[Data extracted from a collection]
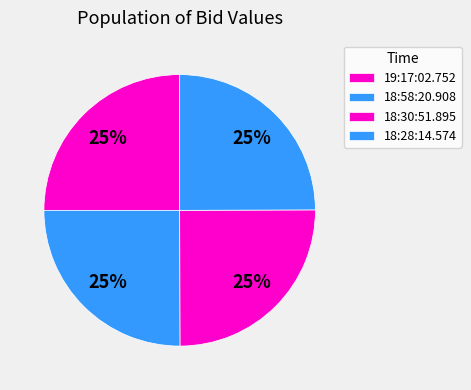

To the nearest percent, what is the average slice percentage?

25%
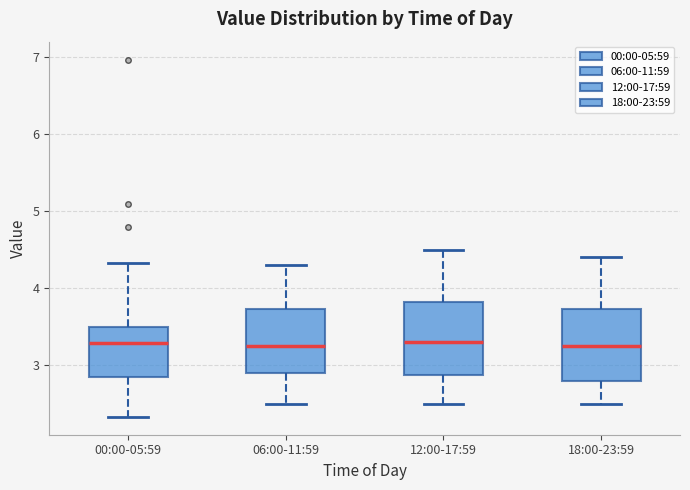

Reading left to right, transcribe this box plot: for each box, give where its median line is, the range the box spans, and where its two whiskers end, as read against the y-axis. The values are not printed on the chart, so give them approximately, as read against the axis.

00:00-05:59: median 3.3, box 2.9 to 3.5, whiskers 2.3 to 4.3
06:00-11:59: median 3.3, box 2.9 to 3.7, whiskers 2.5 to 4.3
12:00-17:59: median 3.3, box 2.9 to 3.8, whiskers 2.5 to 4.5
18:00-23:59: median 3.3, box 2.8 to 3.7, whiskers 2.5 to 4.4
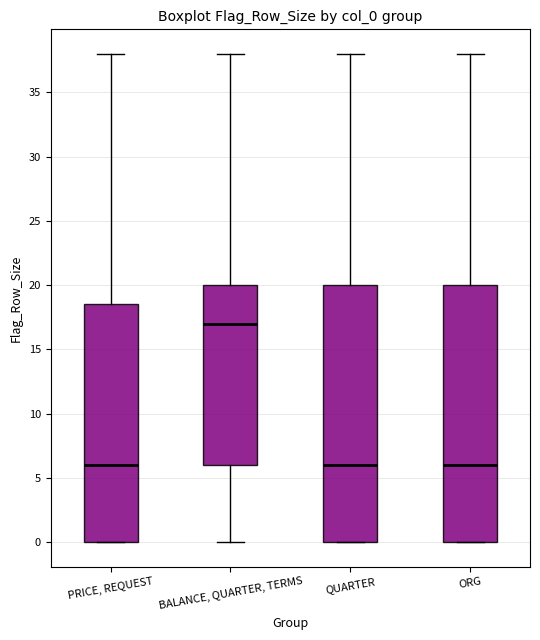

Which box's median line is the highest?

BALANCE, QUARTER, TERMS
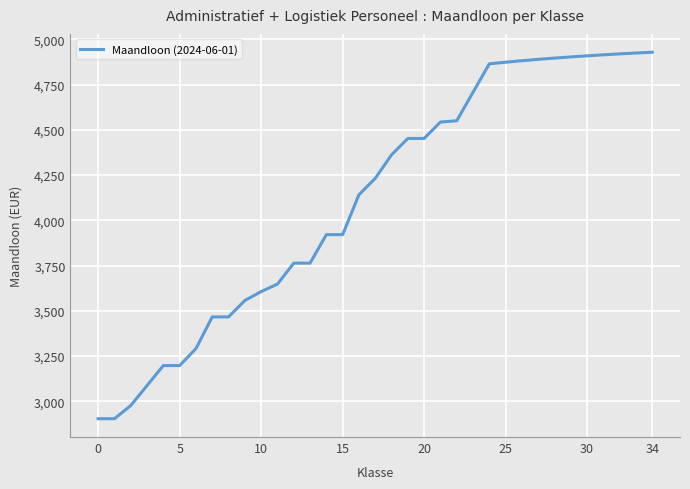

What is the smallest value displayed?

2903.5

● PROMPT
Copy all of the lines above word for word, leaving out the pictures.

● FINISHED EXERCISE
To the nearest percent, what is the average slice percentage?

25%

Reading left to right, transcribe this box plot: for each box, give where its median line is, the range the box spans, and where its two whiskers end, as read against the y-axis. The values are not printed on the chart, so give them approximately, as read against the axis.

00:00-05:59: median 3.3, box 2.9 to 3.5, whiskers 2.3 to 4.3
06:00-11:59: median 3.3, box 2.9 to 3.7, whiskers 2.5 to 4.3
12:00-17:59: median 3.3, box 2.9 to 3.8, whiskers 2.5 to 4.5
18:00-23:59: median 3.3, box 2.8 to 3.7, whiskers 2.5 to 4.4

Which box's median line is the highest?

BALANCE, QUARTER, TERMS

What is the smallest value displayed?

2903.5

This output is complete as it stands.